EXERCISE GOAL: The expected output is every entry, repeated word for word.

*** GIVEN RECORDS Section Begins ***

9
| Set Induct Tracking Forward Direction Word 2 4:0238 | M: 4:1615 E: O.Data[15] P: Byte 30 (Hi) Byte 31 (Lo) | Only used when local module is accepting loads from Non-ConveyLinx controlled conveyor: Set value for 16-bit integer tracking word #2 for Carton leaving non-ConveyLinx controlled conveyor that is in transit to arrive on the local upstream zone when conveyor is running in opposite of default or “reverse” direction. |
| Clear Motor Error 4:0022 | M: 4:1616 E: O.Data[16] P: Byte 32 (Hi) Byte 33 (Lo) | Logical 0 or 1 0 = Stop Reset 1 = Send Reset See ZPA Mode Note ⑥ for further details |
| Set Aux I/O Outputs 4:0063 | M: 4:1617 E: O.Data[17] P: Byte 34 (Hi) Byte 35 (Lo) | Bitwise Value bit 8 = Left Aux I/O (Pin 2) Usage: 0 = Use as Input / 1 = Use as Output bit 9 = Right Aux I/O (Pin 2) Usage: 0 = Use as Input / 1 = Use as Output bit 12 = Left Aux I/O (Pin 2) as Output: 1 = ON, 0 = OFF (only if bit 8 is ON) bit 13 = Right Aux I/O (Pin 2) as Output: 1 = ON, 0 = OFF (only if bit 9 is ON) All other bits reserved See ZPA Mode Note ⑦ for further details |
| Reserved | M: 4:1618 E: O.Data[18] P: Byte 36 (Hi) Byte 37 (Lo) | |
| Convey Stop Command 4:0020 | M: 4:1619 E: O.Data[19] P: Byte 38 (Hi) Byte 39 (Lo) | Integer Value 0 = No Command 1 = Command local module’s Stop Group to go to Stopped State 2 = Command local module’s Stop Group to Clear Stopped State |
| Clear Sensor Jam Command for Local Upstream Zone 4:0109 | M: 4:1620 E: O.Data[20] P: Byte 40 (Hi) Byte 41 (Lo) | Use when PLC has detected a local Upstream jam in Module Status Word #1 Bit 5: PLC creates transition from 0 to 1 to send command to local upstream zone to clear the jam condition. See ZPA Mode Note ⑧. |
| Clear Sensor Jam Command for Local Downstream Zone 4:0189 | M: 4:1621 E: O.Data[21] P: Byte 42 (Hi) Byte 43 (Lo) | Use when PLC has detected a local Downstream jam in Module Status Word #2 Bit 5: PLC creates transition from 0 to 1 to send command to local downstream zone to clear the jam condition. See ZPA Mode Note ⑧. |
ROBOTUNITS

*** GIVEN RECORDS Section Ends ***

RESULT OF THIS EXERCISE:
9
| Set Induct Tracking Forward Direction Word 2 4:0238 | M: 4:1615 E: O.Data[15] P: Byte 30 (Hi) Byte 31 (Lo) | Only used when local module is accepting loads from Non-ConveyLinx controlled conveyor: Set value for 16-bit integer tracking word #2 for Carton leaving non-ConveyLinx controlled conveyor that is in transit to arrive on the local upstream zone when conveyor is running in opposite of default or “reverse” direction. |
| Clear Motor Error 4:0022 | M: 4:1616 E: O.Data[16] P: Byte 32 (Hi) Byte 33 (Lo) | Logical 0 or 1 0 = Stop Reset 1 = Send Reset See ZPA Mode Note ⑥ for further details |
| Set Aux I/O Outputs 4:0063 | M: 4:1617 E: O.Data[17] P: Byte 34 (Hi) Byte 35 (Lo) | Bitwise Value bit 8 = Left Aux I/O (Pin 2) Usage: 0 = Use as Input / 1 = Use as Output bit 9 = Right Aux I/O (Pin 2) Usage: 0 = Use as Input / 1 = Use as Output bit 12 = Left Aux I/O (Pin 2) as Output: 1 = ON, 0 = OFF (only if bit 8 is ON) bit 13 = Right Aux I/O (Pin 2) as Output: 1 = ON, 0 = OFF (only if bit 9 is ON) All other bits reserved See ZPA Mode Note ⑦ for further details |
| Reserved | M: 4:1618 E: O.Data[18] P: Byte 36 (Hi) Byte 37 (Lo) | |
| Convey Stop Command 4:0020 | M: 4:1619 E: O.Data[19] P: Byte 38 (Hi) Byte 39 (Lo) | Integer Value 0 = No Command 1 = Command local module’s Stop Group to go to Stopped State 2 = Command local module’s Stop Group to Clear Stopped State |
| Clear Sensor Jam Command for Local Upstream Zone 4:0109 | M: 4:1620 E: O.Data[20] P: Byte 40 (Hi) Byte 41 (Lo) | Use when PLC has detected a local Upstream jam in Module Status Word #1 Bit 5: PLC creates transition from 0 to 1 to send command to local upstream zone to clear the jam condition. See ZPA Mode Note ⑧. |
| Clear Sensor Jam Command for Local Downstream Zone 4:0189 | M: 4:1621 E: O.Data[21] P: Byte 42 (Hi) Byte 43 (Lo) | Use when PLC has detected a local Downstream jam in Module Status Word #2 Bit 5: PLC creates transition from 0 to 1 to send command to local downstream zone to clear the jam condition. See ZPA Mode Note ⑧. |
ROBOTUNITS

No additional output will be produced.